History Jokes and Quotes

It's a little known fact that 'the tan' became popular during what is know as the Bronze Age.

If history repeats itself then I really want a dinosaur.

Adam was the only man not to have a mother-in-law. And he lived in paradise.

I remember when I played Noah in a school play. Ah, those memories are flooding back.

Moses dragged the Jews through the desert for forty years to bring us to the one place in the Middle East where there was no oil.

Golda Meir

The top ice cream manufacturer in Biblical times was Walls of Jericho.

Actually there were four wise men on the way to Bethlehem.
One of them said he knew a shortcut.

The Romans struggled to depict Scotland.

The Romans would never have found time to conquer the world if they had to first learn Latin.

We know the Dark Ages was caused by the Y1K problem.

1066 Daily ChainMail Headline:
King Harold blames eye infection on illegal immigrants.

Galileo invented the telescope and then, about five minutes later, invented spying on his neighbours.

Breaking News: Archaeologists digging at the site of Shakespeare's house have uncovered thousands of monkey skeletons.

When I was a boy the Dead Sea was only sick.

George Burns

Teacher : "George Washington not only chopped down his father's Cherry tree, but also admitted doing it. Now do you know why his father didn't punish him?"
Student : "Because George still had the axe in his hand!"

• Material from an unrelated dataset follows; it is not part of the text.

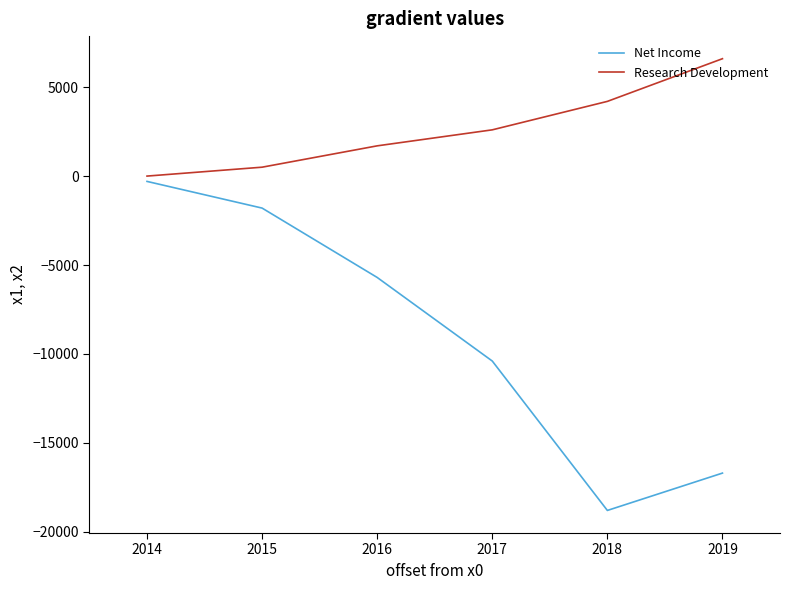

Is it true that Research Development equals 500 at 2015?

True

Where was the Declaration of Independence signed?
At the bottom.

Abraham Lincoln was born in a log cabin which he built with his own hands.

A war hasn't been fought this badly since Olaf the Hairy, high chief of all the Vikings, accidentally ordered 80,000 battle helmets with the horns on the inside.


Is Marx's tomb a communist plot?

Some people are always late, like the late King George V.

Spike Milligan

As Captain Oates said: 'There's never a minicab around when you need one.'

Why did kamikaze pilots wear helmets?

I remember where I was when I heard Kennedy was shot. I was at home, sat down listening to the news.

You know what was odd about 9/11? The numbers 9 and 11.